→ Problem
What is the number of lines in the data below that contain "site"? Answer with that number and no other words.

[Saved entries]
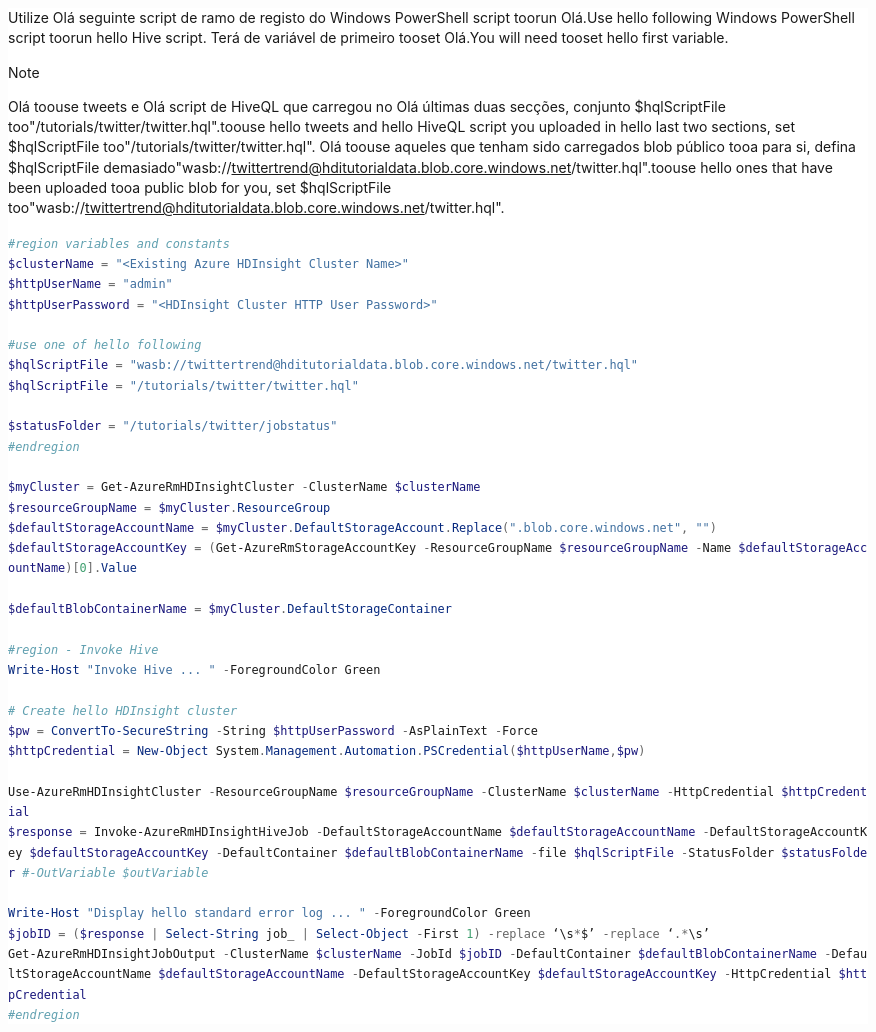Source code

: <span data-ttu-id="7aa2a-267">Utilize Olá seguinte script de ramo de registo do Windows PowerShell script toorun Olá.</span><span class="sxs-lookup"><span data-stu-id="7aa2a-267">Use hello following Windows PowerShell script toorun hello Hive script.</span></span> <span data-ttu-id="7aa2a-268">Terá de variável de primeiro tooset Olá.</span><span class="sxs-lookup"><span data-stu-id="7aa2a-268">You will need tooset hello first variable.</span></span>

> [!NOTE]
> <span data-ttu-id="7aa2a-269">Olá toouse tweets e Olá script de HiveQL que carregou no Olá últimas duas secções, conjunto $hqlScriptFile too"/tutorials/twitter/twitter.hql".</span><span class="sxs-lookup"><span data-stu-id="7aa2a-269">toouse hello tweets and hello HiveQL script you uploaded in hello last two sections, set $hqlScriptFile too"/tutorials/twitter/twitter.hql".</span></span> <span data-ttu-id="7aa2a-270">Olá toouse aqueles que tenham sido carregados blob público tooa para si, defina $hqlScriptFile demasiado"wasb://twittertrend@hditutorialdata.blob.core.windows.net/twitter.hql".</span><span class="sxs-lookup"><span data-stu-id="7aa2a-270">toouse hello ones that have been uploaded tooa public blob for you, set $hqlScriptFile too"wasb://twittertrend@hditutorialdata.blob.core.windows.net/twitter.hql".</span></span>

```powershell
#region variables and constants
$clusterName = "<Existing Azure HDInsight Cluster Name>"
$httpUserName = "admin"
$httpUserPassword = "<HDInsight Cluster HTTP User Password>"

#use one of hello following
$hqlScriptFile = "wasb://twittertrend@hditutorialdata.blob.core.windows.net/twitter.hql"
$hqlScriptFile = "/tutorials/twitter/twitter.hql"

$statusFolder = "/tutorials/twitter/jobstatus"
#endregion

$myCluster = Get-AzureRmHDInsightCluster -ClusterName $clusterName
$resourceGroupName = $myCluster.ResourceGroup
$defaultStorageAccountName = $myCluster.DefaultStorageAccount.Replace(".blob.core.windows.net", "")
$defaultStorageAccountKey = (Get-AzureRmStorageAccountKey -ResourceGroupName $resourceGroupName -Name $defaultStorageAccountName)[0].Value

$defaultBlobContainerName = $myCluster.DefaultStorageContainer

#region - Invoke Hive
Write-Host "Invoke Hive ... " -ForegroundColor Green

# Create hello HDInsight cluster
$pw = ConvertTo-SecureString -String $httpUserPassword -AsPlainText -Force
$httpCredential = New-Object System.Management.Automation.PSCredential($httpUserName,$pw)

Use-AzureRmHDInsightCluster -ResourceGroupName $resourceGroupName -ClusterName $clusterName -HttpCredential $httpCredential
$response = Invoke-AzureRmHDInsightHiveJob -DefaultStorageAccountName $defaultStorageAccountName -DefaultStorageAccountKey $defaultStorageAccountKey -DefaultContainer $defaultBlobContainerName -file $hqlScriptFile -StatusFolder $statusFolder #-OutVariable $outVariable

Write-Host "Display hello standard error log ... " -ForegroundColor Green
$jobID = ($response | Select-String job_ | Select-Object -First 1) -replace ‘\s*$’ -replace ‘.*\s’
Get-AzureRmHDInsightJobOutput -ClusterName $clusterName -JobId $jobID -DefaultContainer $defaultBlobContainerName -DefaultStorageAccountName $defaultStorageAccountName -DefaultStorageAccountKey $defaultStorageAccountKey -HttpCredential $httpCredential
#endregion
```


[curl]: http://curl.haxx.se
[curl-download]: http://curl.haxx.se/download.html
[apache-hive-tutorial]: https://cwiki.apache.org/confluence/display/Hive/Tutorial
[twitter-streaming-api]: https://dev.twitter.com/docs/streaming-apis
[twitter-statuses-filter]: https://dev.twitter.com/docs/api/1.1/post/statuses/filter
[powershell-start]: http://technet.microsoft.com/library/hh847889.aspx
[powershell-install]: /powershell/azureps-cmdlets-docs
[powershell-script]: http://technet.microsoft.com/library/ee176961.aspx
[hdinsight-provision]: hdinsight-hadoop-provision-linux-clusters.md
[hdinsight-get-started]: hdinsight-hadoop-linux-tutorial-get-started.md
[hdinsight-analyze-flight-delay-data]: hdinsight-analyze-flight-delay-data.md
[hdinsight-storage]: hdinsight-hadoop-use-blob-storage.md
[hdinsight-use-sqoop]: hdinsight-use-sqoop.md
[hdinsight-power-query]: hdinsight-connect-excel-power-query.md
[hdinsight-hive-odbc]: hdinsight-connect-excel-hive-odbc-driver.md
[hdinsight-hbase-twitter-sentiment]: hdinsight-hbase-analyze-twitter-sentiment.md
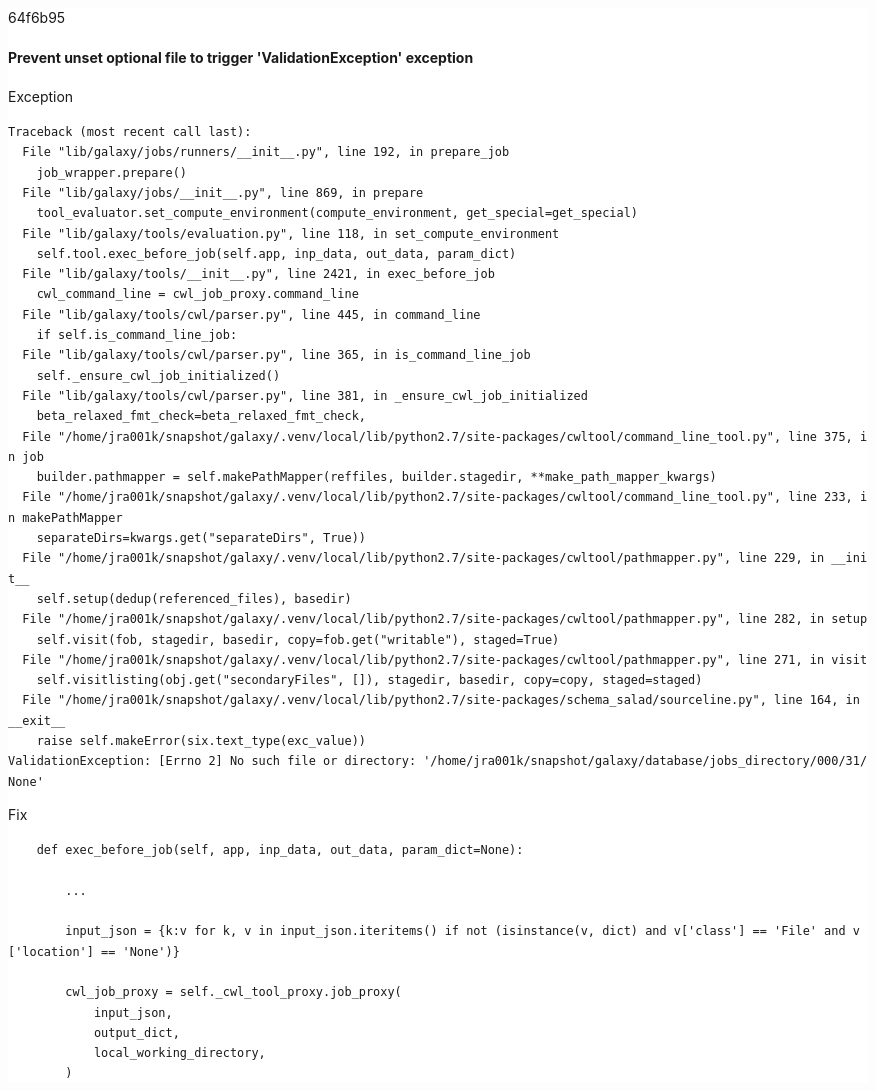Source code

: 64f6b95  

#### Prevent unset optional file to trigger 'ValidationException' exception

Exception

```
Traceback (most recent call last):
  File "lib/galaxy/jobs/runners/__init__.py", line 192, in prepare_job
    job_wrapper.prepare()
  File "lib/galaxy/jobs/__init__.py", line 869, in prepare
    tool_evaluator.set_compute_environment(compute_environment, get_special=get_special)
  File "lib/galaxy/tools/evaluation.py", line 118, in set_compute_environment
    self.tool.exec_before_job(self.app, inp_data, out_data, param_dict)
  File "lib/galaxy/tools/__init__.py", line 2421, in exec_before_job
    cwl_command_line = cwl_job_proxy.command_line
  File "lib/galaxy/tools/cwl/parser.py", line 445, in command_line
    if self.is_command_line_job:
  File "lib/galaxy/tools/cwl/parser.py", line 365, in is_command_line_job
    self._ensure_cwl_job_initialized()
  File "lib/galaxy/tools/cwl/parser.py", line 381, in _ensure_cwl_job_initialized
    beta_relaxed_fmt_check=beta_relaxed_fmt_check,
  File "/home/jra001k/snapshot/galaxy/.venv/local/lib/python2.7/site-packages/cwltool/command_line_tool.py", line 375, in job
    builder.pathmapper = self.makePathMapper(reffiles, builder.stagedir, **make_path_mapper_kwargs)
  File "/home/jra001k/snapshot/galaxy/.venv/local/lib/python2.7/site-packages/cwltool/command_line_tool.py", line 233, in makePathMapper
    separateDirs=kwargs.get("separateDirs", True))
  File "/home/jra001k/snapshot/galaxy/.venv/local/lib/python2.7/site-packages/cwltool/pathmapper.py", line 229, in __init__
    self.setup(dedup(referenced_files), basedir)
  File "/home/jra001k/snapshot/galaxy/.venv/local/lib/python2.7/site-packages/cwltool/pathmapper.py", line 282, in setup
    self.visit(fob, stagedir, basedir, copy=fob.get("writable"), staged=True)
  File "/home/jra001k/snapshot/galaxy/.venv/local/lib/python2.7/site-packages/cwltool/pathmapper.py", line 271, in visit
    self.visitlisting(obj.get("secondaryFiles", []), stagedir, basedir, copy=copy, staged=staged)
  File "/home/jra001k/snapshot/galaxy/.venv/local/lib/python2.7/site-packages/schema_salad/sourceline.py", line 164, in __exit__
    raise self.makeError(six.text_type(exc_value))
ValidationException: [Errno 2] No such file or directory: '/home/jra001k/snapshot/galaxy/database/jobs_directory/000/31/None'
```

Fix

```
    def exec_before_job(self, app, inp_data, out_data, param_dict=None):

        ...

        input_json = {k:v for k, v in input_json.iteritems() if not (isinstance(v, dict) and v['class'] == 'File' and v['location'] == 'None')}

        cwl_job_proxy = self._cwl_tool_proxy.job_proxy(
            input_json,
            output_dict,
            local_working_directory,
        )
```
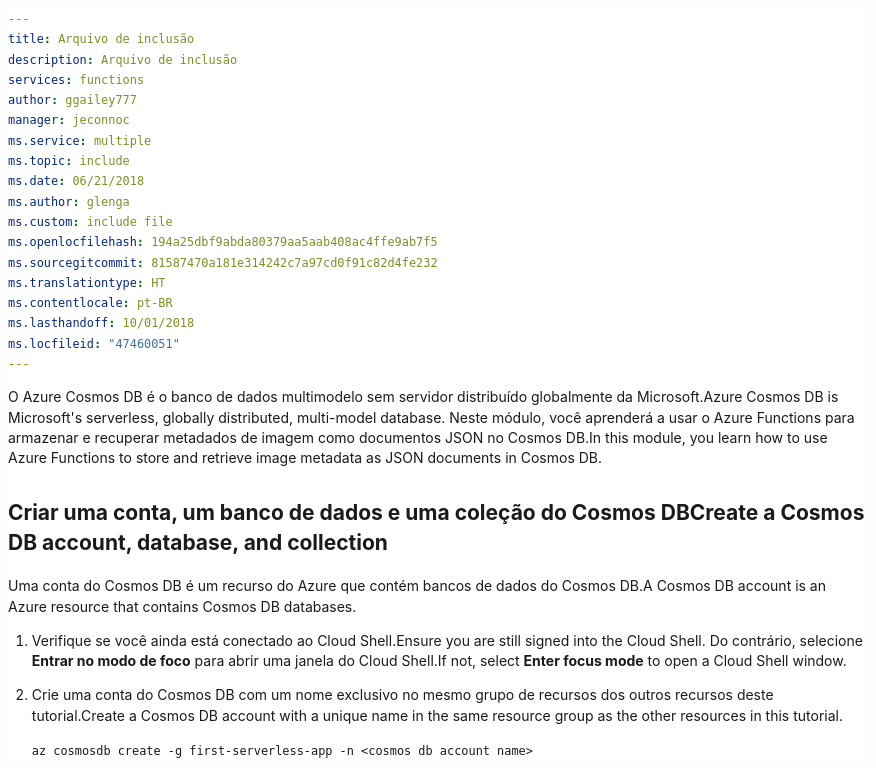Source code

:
 ```yaml
---
title: Arquivo de inclusão
description: Arquivo de inclusão
services: functions
author: ggailey777
manager: jeconnoc
ms.service: multiple
ms.topic: include
ms.date: 06/21/2018
ms.author: glenga
ms.custom: include file
ms.openlocfilehash: 194a25dbf9abda80379aa5aab408ac4ffe9ab7f5
ms.sourcegitcommit: 81587470a181e314242c7a97cd0f91c82d4fe232
ms.translationtype: HT
ms.contentlocale: pt-BR
ms.lasthandoff: 10/01/2018
ms.locfileid: "47460051"
---
```

<span data-ttu-id="e7856-103">O Azure Cosmos DB é o banco de dados multimodelo sem servidor distribuído globalmente da Microsoft.</span><span class="sxs-lookup"><span data-stu-id="e7856-103">Azure Cosmos DB is Microsoft's serverless, globally distributed, multi-model database.</span></span> <span data-ttu-id="e7856-104">Neste módulo, você aprenderá a usar o Azure Functions para armazenar e recuperar metadados de imagem como documentos JSON no Cosmos DB.</span><span class="sxs-lookup"><span data-stu-id="e7856-104">In this module, you learn how to use Azure Functions to store and retrieve image metadata as JSON documents in Cosmos DB.</span></span>

## <a name="create-a-cosmos-db-account-database-and-collection"></a><span data-ttu-id="e7856-105">Criar uma conta, um banco de dados e uma coleção do Cosmos DB</span><span class="sxs-lookup"><span data-stu-id="e7856-105">Create a Cosmos DB account, database, and collection</span></span>

<span data-ttu-id="e7856-106">Uma conta do Cosmos DB é um recurso do Azure que contém bancos de dados do Cosmos DB.</span><span class="sxs-lookup"><span data-stu-id="e7856-106">A Cosmos DB account is an Azure resource that contains Cosmos DB databases.</span></span>

1. <span data-ttu-id="e7856-107">Verifique se você ainda está conectado ao Cloud Shell.</span><span class="sxs-lookup"><span data-stu-id="e7856-107">Ensure you are still signed into the Cloud Shell.</span></span>  <span data-ttu-id="e7856-108">Do contrário, selecione **Entrar no modo de foco** para abrir uma janela do Cloud Shell.</span><span class="sxs-lookup"><span data-stu-id="e7856-108">If not, select **Enter focus mode** to open a Cloud Shell window.</span></span> 

1. <span data-ttu-id="e7856-109">Crie uma conta do Cosmos DB com um nome exclusivo no mesmo grupo de recursos dos outros recursos deste tutorial.</span><span class="sxs-lookup"><span data-stu-id="e7856-109">Create a Cosmos DB account with a unique name in the same resource group as the other resources in this tutorial.</span></span>

    ```azurecli
    az cosmosdb create -g first-serverless-app -n <cosmos db account name>
    ```
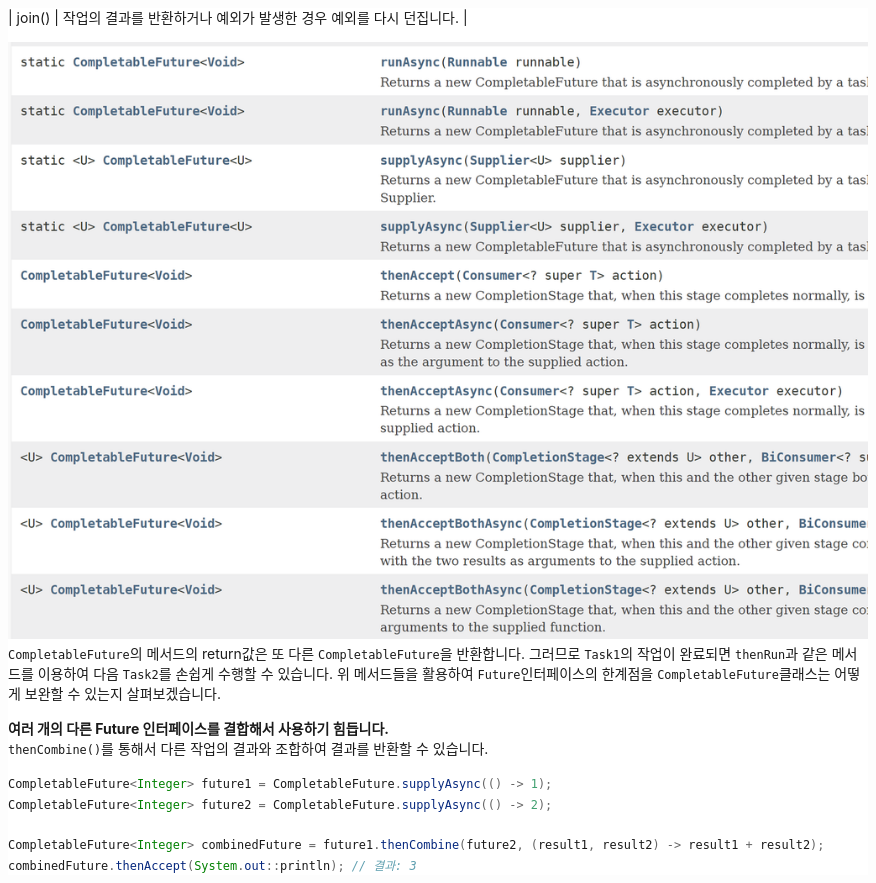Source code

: | join()              | 작업의 결과를 반환하거나 예외가 발생한 경우 예외를 다시 던집니다. |

</div>


![completable_future_method.png](../../static/images/contents/java/java_completablefuture_method.png)
`CompletableFuture`의 메서드의 return값은 또 다른 `CompletableFuture`을 반환합니다.
그러므로 `Task1`의 작업이 완료되면 `thenRun`과 같은 메서드를 이용하여 다음 `Task2`를 손쉽게 수행할 수 있습니다.
위 메서드들을 활용하여 `Future`인터페이스의 한계점을 `CompletableFuture`클래스는 어떻게 보완할 수 있는지 살펴보겠습니다. 

<div class="Line"></div>

**여러 개의 다른 Future 인터페이스를 결합해서 사용하기 힘듭니다.**  
`thenCombine()`를 통해서 다른 작업의 결과와 조합하여 결과를 반환할 수 있습니다.

```java
CompletableFuture<Integer> future1 = CompletableFuture.supplyAsync(() -> 1);
CompletableFuture<Integer> future2 = CompletableFuture.supplyAsync(() -> 2);

CompletableFuture<Integer> combinedFuture = future1.thenCombine(future2, (result1, result2) -> result1 + result2);
combinedFuture.thenAccept(System.out::println); // 결과: 3
```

→ Written solution
6